Explorer les documents:
[1] D'après le texte étudié, quel est le dernier poème du recueil ?
[2] Poursuivez le texte étudié sur les villes modernes dans le recueil, à la suite de sa dernière phrase.

Texte étudié:
══════════════════════════════

31Le modèle des poèmes simultanés réunis sous le regard d’un promeneur qui acquiesce au modernisme fait sa réapparition : « Les inscriptions des enseignes et des murailles / Les plaques les avis », conduisant à cette déclaration poétique en faveur des villes « futuristes », où j’aime et grâce cessent paradoxalement de s’opposer à rue et à industrielle. Ces alliances de mots qui bouleversent les habitudes d’un lecteur de poésie mettent en action le programme de « L’antitradition futuriste » ; et dans son rôle de préface, « Zone » annonce ici les célébrations de la civilisation moderne du fer qui jalonneront tout le recueil : « La ville est métallique » dans « Un soir » (évocation de la cité moderne superposée à des scènes de l’Évangile, que l’on aurait pu comparer mot à mot avec la strophe la plus avant-gardiste de « La chanson »), « J’aimais j’aimais le peuple habile des machines » dans « 1909 », et symétriquement à « Zone », la grande évocation des villes dans le dernier poème, « Vendémiaire », « Les métalliques saints de nos saintes usines », qui réserve cependant au lecteur un enseignement supplémentaire :
Usines manufactures fabriques [...]
Où les ouvriers [...]
Fabriquent du réel
32Ce qui veut dire, au sein d’un programme poétique, que les villes modernes offriront à l’artiste une source de réel, en contrepoint d’un certain imaginaire dont il s’agit aujourd’hui de savoir se défaire.

══════════════════════════════

Extraits de données:
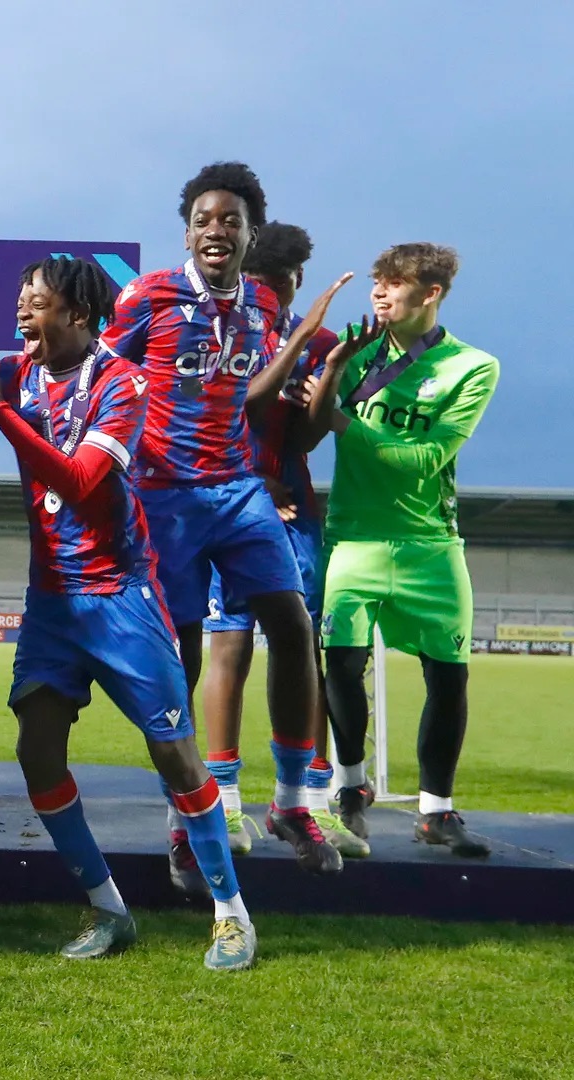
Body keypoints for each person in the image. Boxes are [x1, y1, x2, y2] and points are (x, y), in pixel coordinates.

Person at [0, 255, 259, 970]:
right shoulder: (20, 372)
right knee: (37, 752)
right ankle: (108, 907)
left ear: (79, 314)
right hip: (53, 603)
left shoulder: (123, 382)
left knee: (174, 754)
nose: (22, 312)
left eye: (36, 302)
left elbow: (81, 479)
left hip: (121, 596)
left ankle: (231, 914)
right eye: (20, 299)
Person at [102, 162, 341, 889]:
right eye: (203, 220)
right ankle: (185, 820)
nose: (216, 230)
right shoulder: (148, 295)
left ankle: (292, 804)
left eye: (230, 220)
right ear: (187, 234)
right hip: (164, 497)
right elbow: (100, 375)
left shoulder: (263, 301)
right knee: (181, 655)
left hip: (239, 489)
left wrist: (300, 346)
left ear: (250, 234)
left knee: (293, 626)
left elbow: (251, 400)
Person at [303, 244, 499, 857]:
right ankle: (350, 787)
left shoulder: (472, 366)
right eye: (377, 282)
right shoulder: (354, 354)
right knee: (340, 666)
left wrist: (342, 421)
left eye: (394, 283)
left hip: (430, 545)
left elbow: (425, 459)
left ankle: (436, 812)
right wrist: (329, 378)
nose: (379, 293)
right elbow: (303, 426)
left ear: (431, 293)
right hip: (352, 537)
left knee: (449, 676)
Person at [196, 224, 368, 858]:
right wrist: (248, 481)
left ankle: (309, 802)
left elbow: (305, 437)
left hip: (293, 509)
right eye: (266, 283)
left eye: (288, 282)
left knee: (301, 644)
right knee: (229, 645)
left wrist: (333, 373)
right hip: (224, 499)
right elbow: (198, 414)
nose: (276, 293)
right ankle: (224, 801)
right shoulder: (215, 331)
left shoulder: (318, 341)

══════════════════════════════

Liste des réponses:
[1] « Vendémiaire »

[2]
33De « La chanson du mal-aimé » à « Zone », si la même métropole moderne est évoquée, une évolution cependant s’est opérée, perceptible au fur et à mesure qu’Apollinaire s’est fait davantage flâneur des deux rives et des rues parisiennes. Être paysagiste urbain suppose en effet une conception particulière de la création poétique, consistant à savoir attendre du monde extérieur le déclenchement du poème, se montrer disponible à la correction venue du dehors, au hasard des spectacles, à la dictée des sons, jusqu’à leur soumettre le sens9. Contrairement, on l’a vu, au paysage naturel, du moins selon la tradition, composé autour d’un centre à l’aide de lignes de fuite, le paysage urbain est, lui, dépourvu de centre, il est une somme de facettes simultanées, et un afflux de sensations. Et pourtant, de « Zone », poème kaléidoscopique à « Vendémiaire », poème simultanéiste, c’est la structure du recueil d’Alcools qui se constitue autour des paysages urbains, comme si la ville moderne, carrefour de toutes les images, favorisait pour finir la recherche d’une unité perdue. Par quoi le recueil de 1913, prenant la forme d’une ville, échappe à ce bric-à-brac de brocanteur qu’y voyait à sa parution un Georges Duhamel.
34Soulevé par la foi en la modernité, Apollinaire voit dans ces paysages urbains l’évolution même de la poésie pour l’avenir, puisque le poète confiait à Sylvain Bonmariage : « L’avenir construira sur Rimbaud et sur Lautréamont des gratte-ciel dont aucun de nous ne se doute »10. L’ouvrier d’usine qui, dans « Vendémiaire », fabrique du réel, donne beaucoup à espérer au poète qui, dans les cités modernes, conçoit de nouveaux agencements de mots. Tout au plus l’auteur d’Alcools ne prévoyait-il pas que l’optimiste de la modernité connaîtrait une retombée dans la seconde moitié du XXe siècle. Encore cette retombée ne pourra-t-elle alors être conçue autrement – c’est une forme d’hommage – que comme une réécriture d’Apollinaire poète des villes. En témoigne le recueil de Jacques Roubaud, paru en 1999 sous le titre encore baudelairien – après La Forme d’une ville de Julien Gracq en 1992 – de La forme d’une ville hélas change plus vite que le cœur des humains, dans lequel « Le poème de la tour Eiffel » sonne comme une réponse explicite à « Zone », en termes malicieux :
mais Apollinaire je m’en souviens
la traite de bergère
(juste avant de la traiter de ô)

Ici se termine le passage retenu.